Consistent high latency of 21secs on first query when streaming audio to detect intent

shekit commented 5 years ago

Environment details

OS: Raspbian Stretch - Raspberry Pi 3B+
Node.js version: 8.15.0
npm version: 5.6.0
dialogflow version: 0.8.0

Steps to reproduce

I have dialogflow setup on a raspberry pi for a voice assistant and while the entire system is working I am facing an unusual problem.

When I initially boot up the system and send an audio stream from the mic to dialogflow for real time processing it returns the result after ~21 seconds.
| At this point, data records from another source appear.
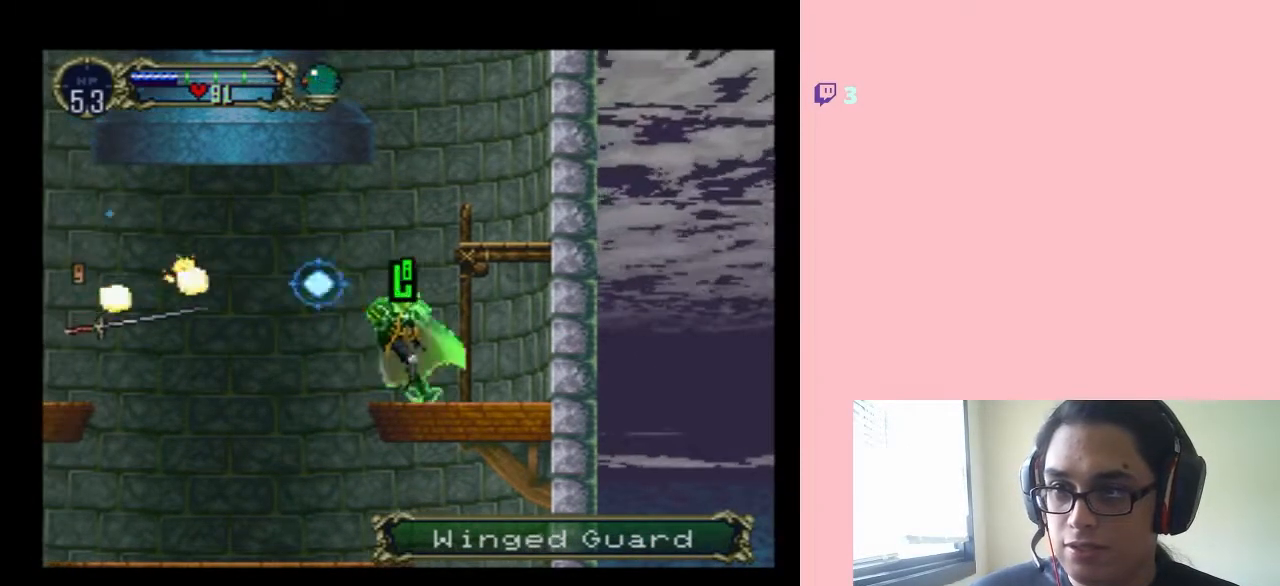
{"dt_ms": 500, "buttons": [], "left_stick": "center", "right_stick": "center", "events": []}
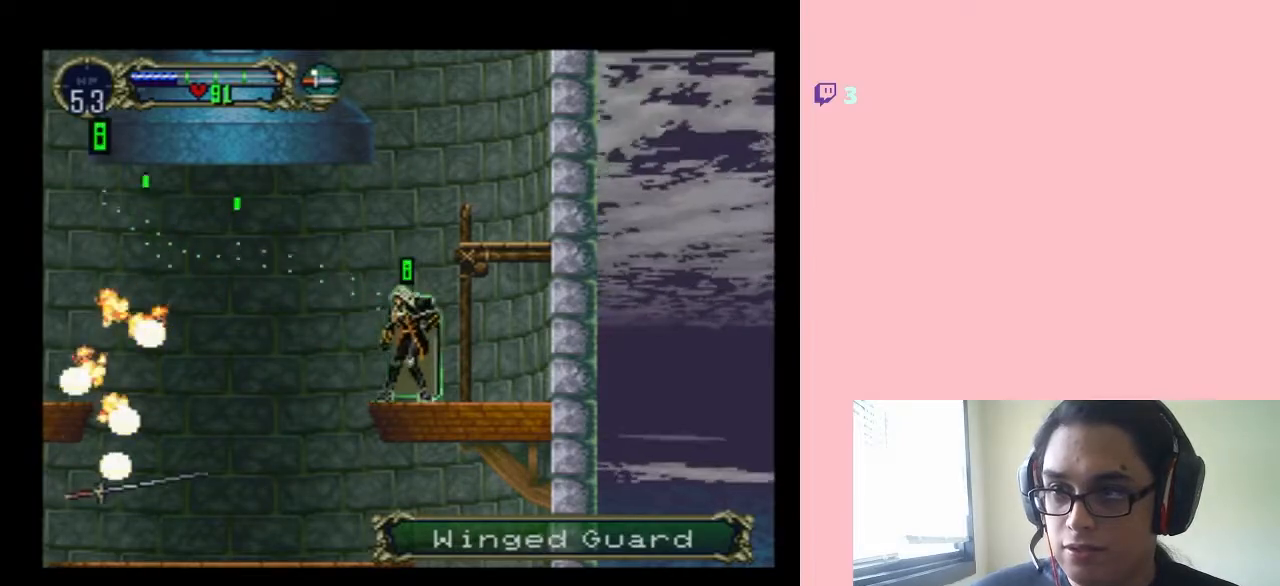
{"dt_ms": 500, "buttons": ["B"], "left_stick": "center", "right_stick": "center", "events": [[450, "B", "down"]]}
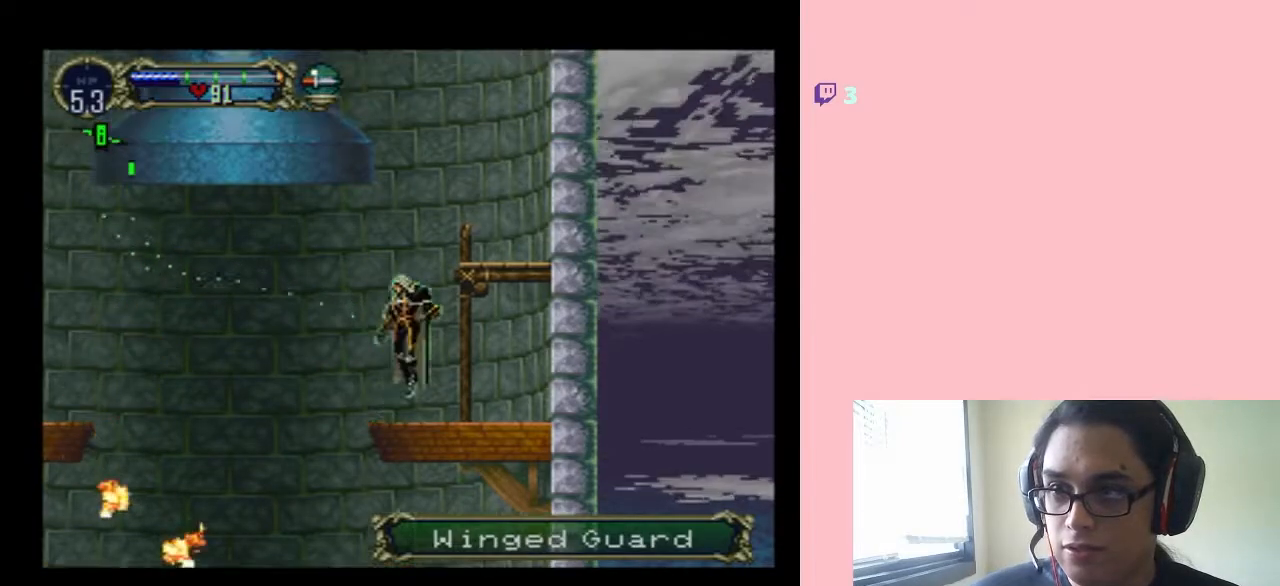
{"dt_ms": 500, "buttons": ["B", "DPAD_RIGHT"], "left_stick": "center", "right_stick": "center", "events": [[217, "DPAD_RIGHT", "down"]]}
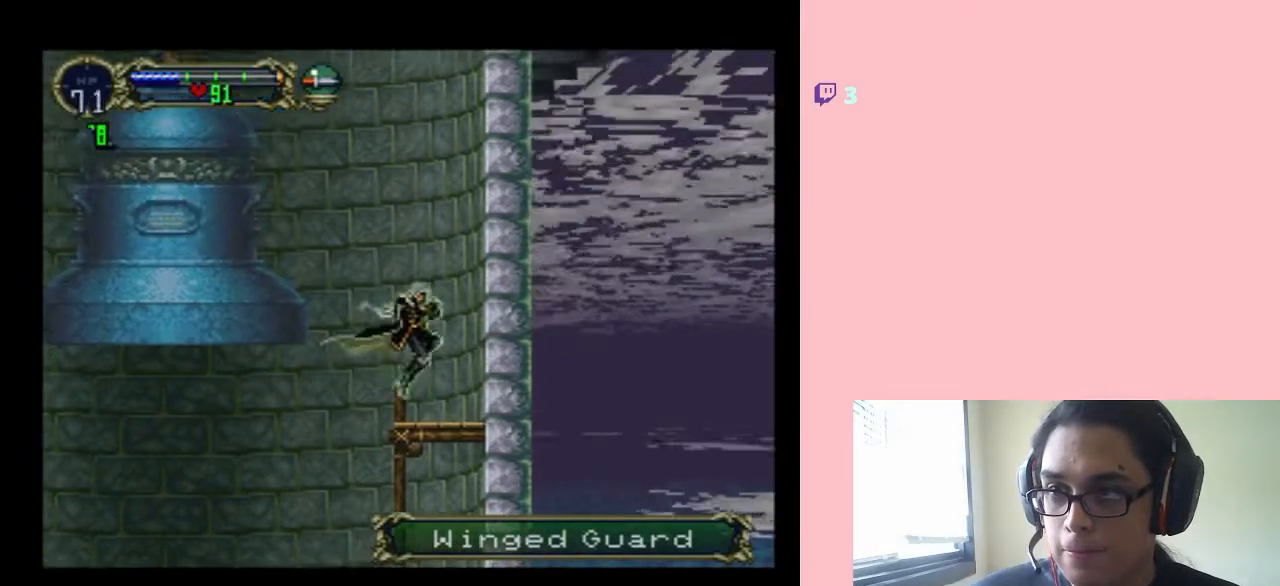
{"dt_ms": 500, "buttons": ["B", "DPAD_LEFT"], "left_stick": "center", "right_stick": "center", "events": [[117, "B", "up"], [117, "DPAD_RIGHT", "up"], [333, "B", "down"], [367, "DPAD_LEFT", "down"]]}
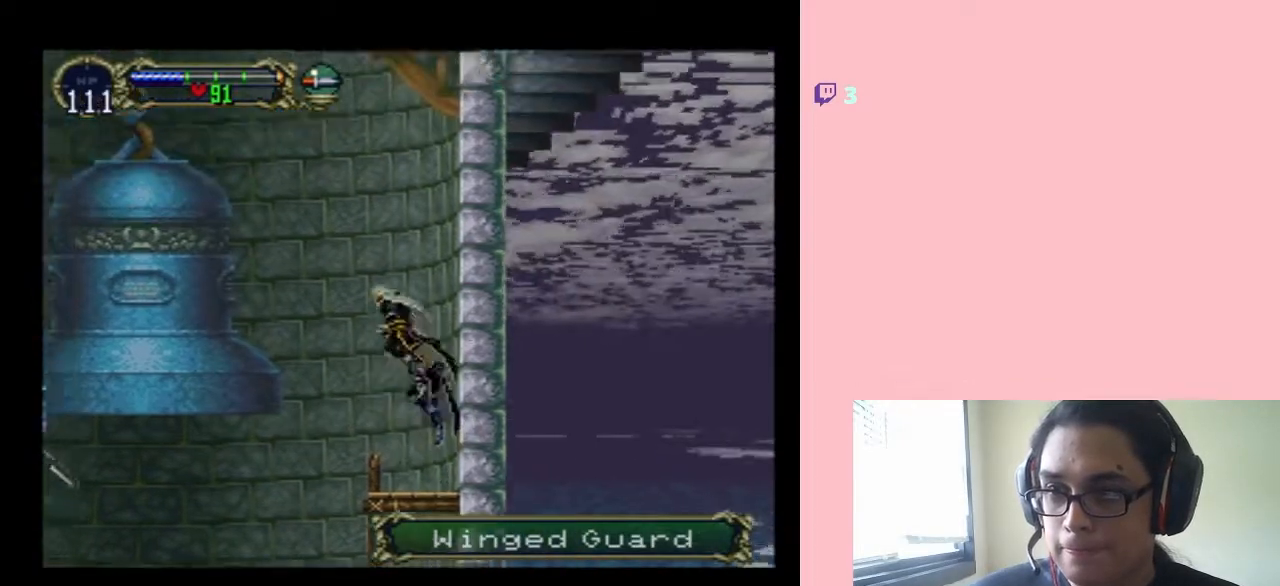
{"dt_ms": 500, "buttons": ["B", "DPAD_LEFT"], "left_stick": "center", "right_stick": "center", "events": []}
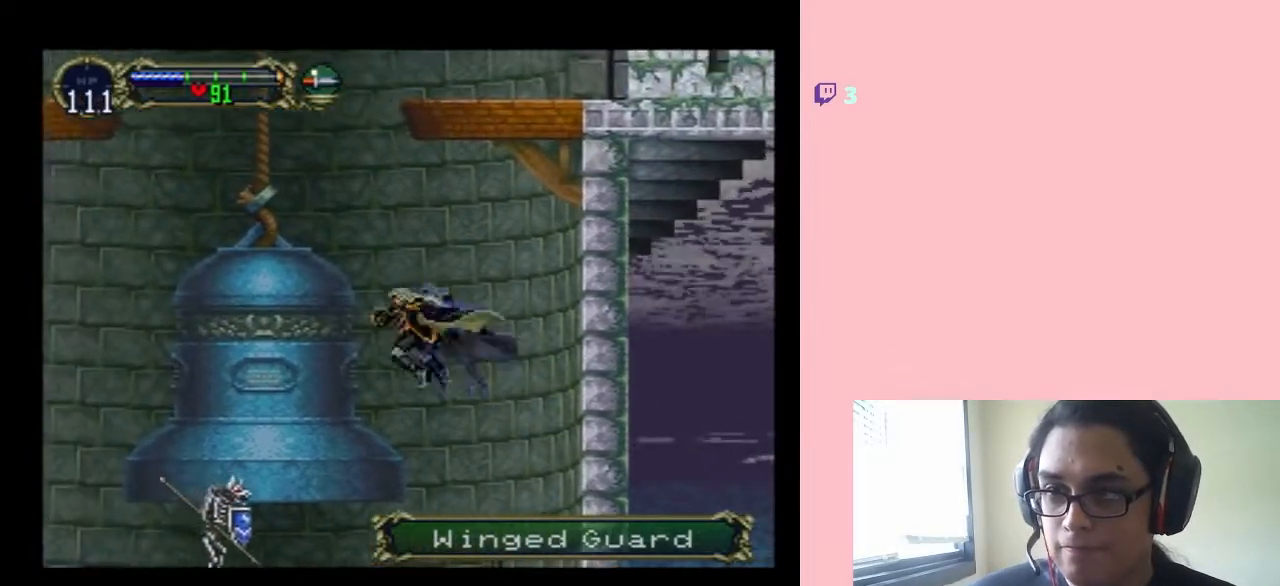
{"dt_ms": 1000, "buttons": ["B", "DPAD_LEFT"], "left_stick": "center", "right_stick": "center"}
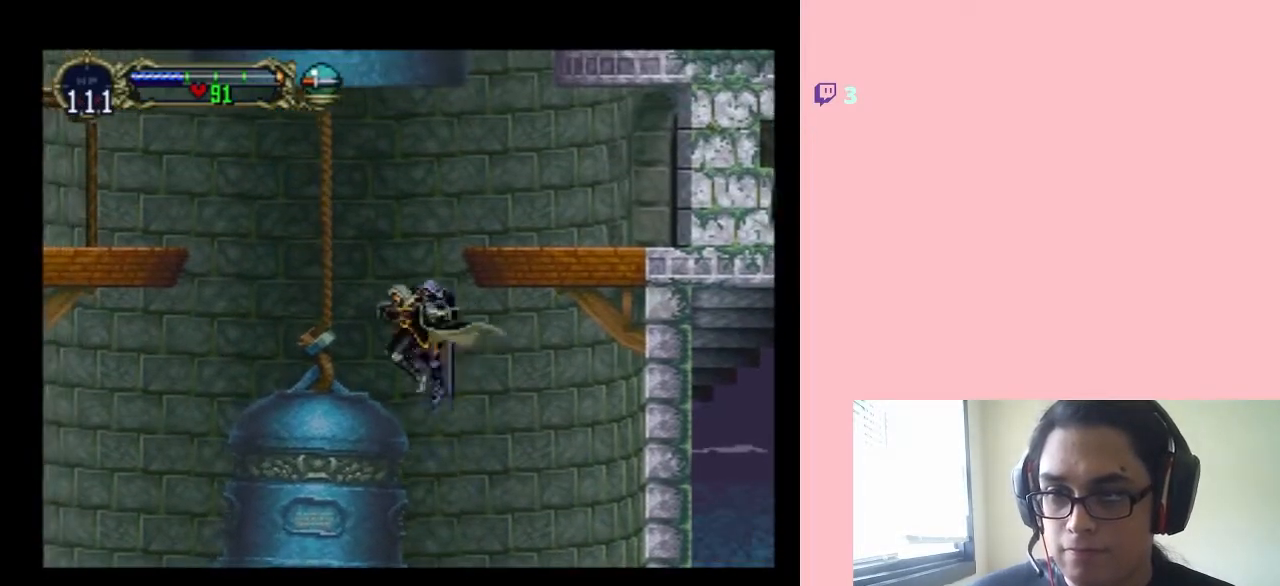
{"dt_ms": 500, "buttons": ["B"], "left_stick": "center", "right_stick": "center"}
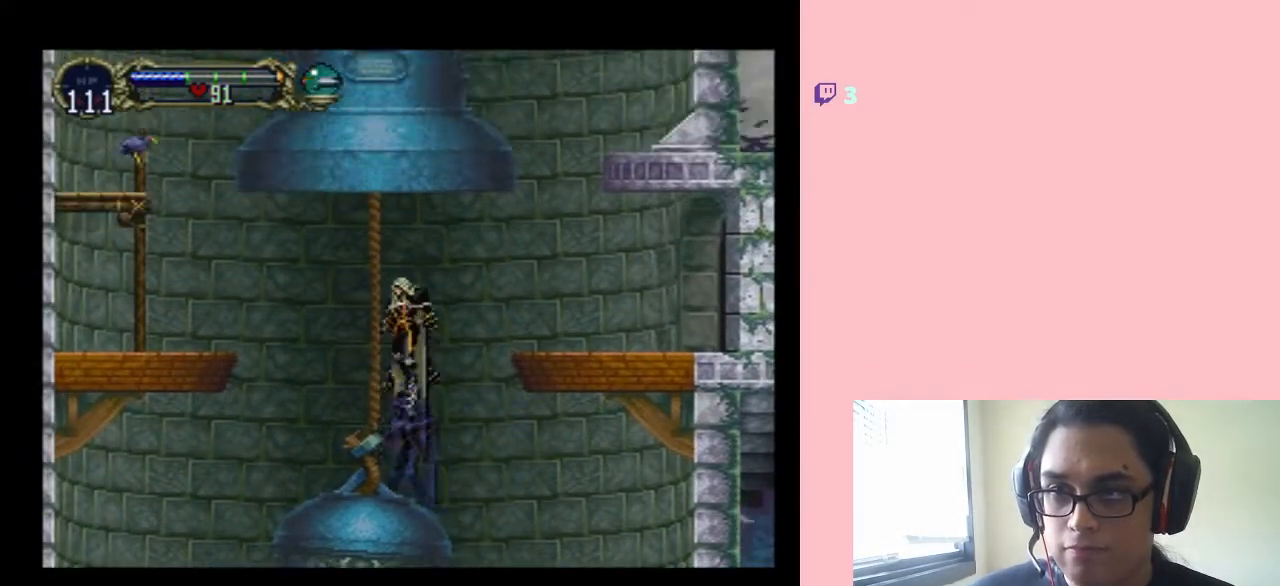
{"dt_ms": 500, "buttons": [], "left_stick": "center", "right_stick": "center", "events": [[333, "DPAD_LEFT", "down"], [467, "B", "up"], [467, "DPAD_LEFT", "up"]]}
The subsequent audio requests sent are returning correctly within 1-2 seconds. This behaviour also reappears after a period of inactivity i.e if the system is already running and I don't make a voice request for ~3-5 mins.

Update: Also the delay on the first response is consistently reproduced down to the millisecond almost! I added some time logging to ascertain this. The image shows that the first response(red arrows) consistently takes 21.xx secs to return. Subsequent responses are in the 1-2 sec range.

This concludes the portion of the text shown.